Repeat only part of the entries. Start at the line that has "Wanted: a 3D" and keep going through the last line, exactly as given.

++++ Material shown ++++

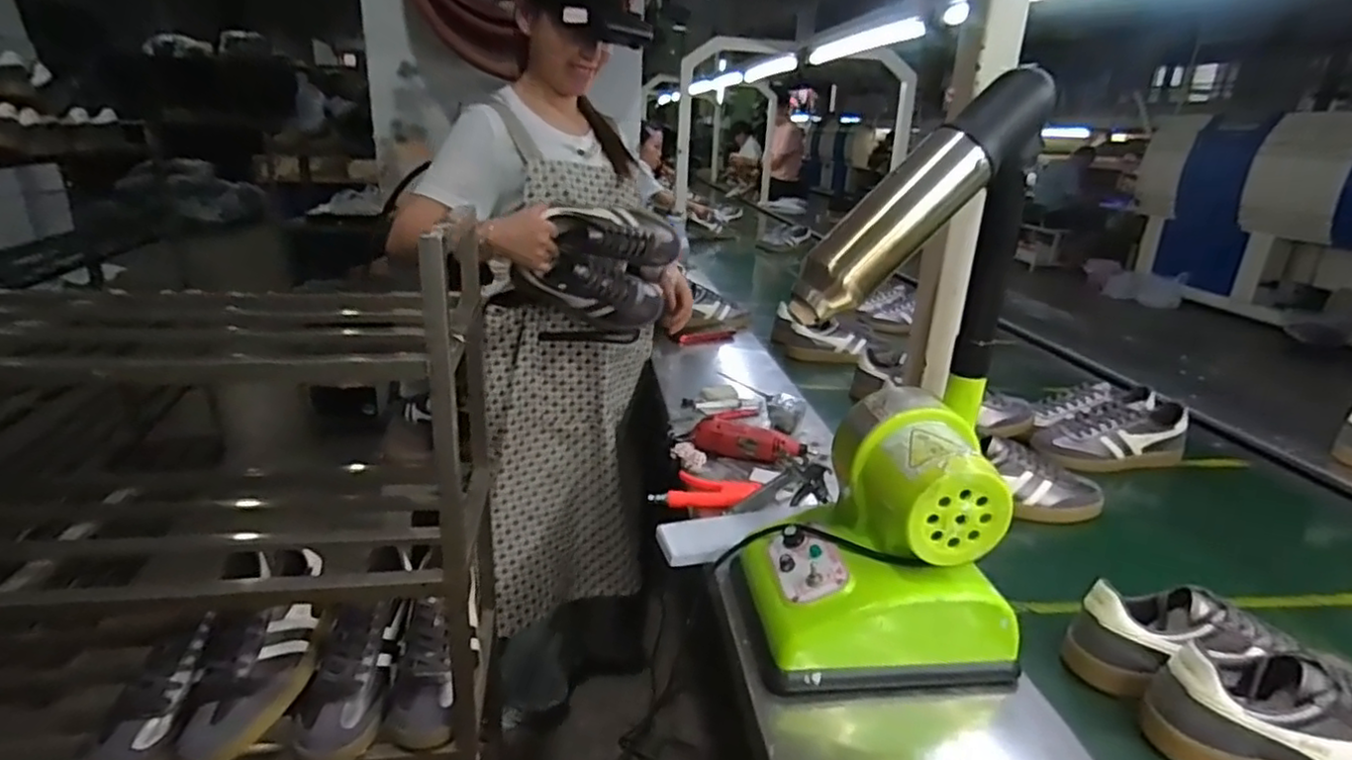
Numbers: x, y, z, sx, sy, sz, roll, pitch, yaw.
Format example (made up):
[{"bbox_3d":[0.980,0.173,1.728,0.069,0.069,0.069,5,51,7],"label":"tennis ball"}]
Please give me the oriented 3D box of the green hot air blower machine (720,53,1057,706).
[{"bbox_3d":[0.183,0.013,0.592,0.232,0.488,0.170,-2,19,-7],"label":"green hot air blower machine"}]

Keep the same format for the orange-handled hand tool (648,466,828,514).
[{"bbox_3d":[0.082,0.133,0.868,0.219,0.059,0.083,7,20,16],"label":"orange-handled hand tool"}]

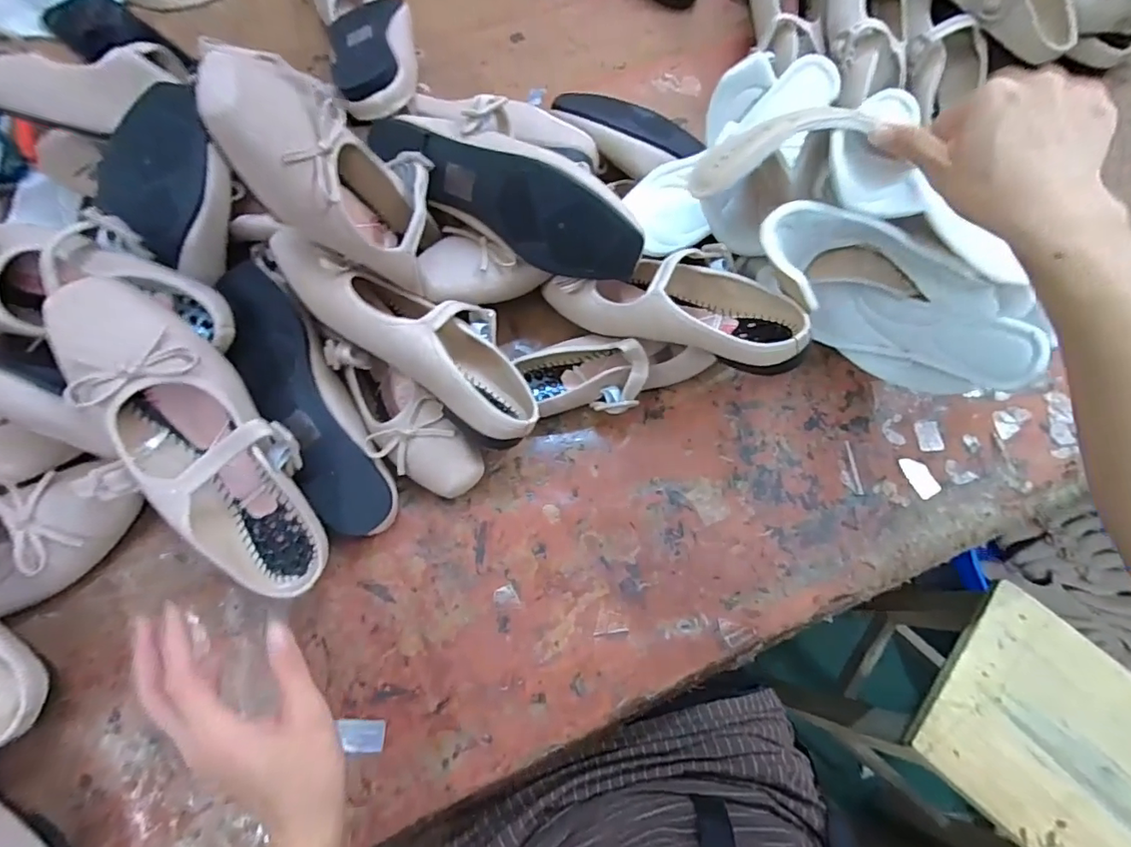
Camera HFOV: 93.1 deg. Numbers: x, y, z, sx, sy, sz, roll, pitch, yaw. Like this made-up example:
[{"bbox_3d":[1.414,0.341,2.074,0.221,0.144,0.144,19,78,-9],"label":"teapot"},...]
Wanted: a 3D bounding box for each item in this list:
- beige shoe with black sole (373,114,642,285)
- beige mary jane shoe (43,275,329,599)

++++

• _Completed task_:
Wanted: a 3D bounding box for each item in this list:
- beige shoe with black sole (373,114,642,285)
- beige mary jane shoe (43,275,329,599)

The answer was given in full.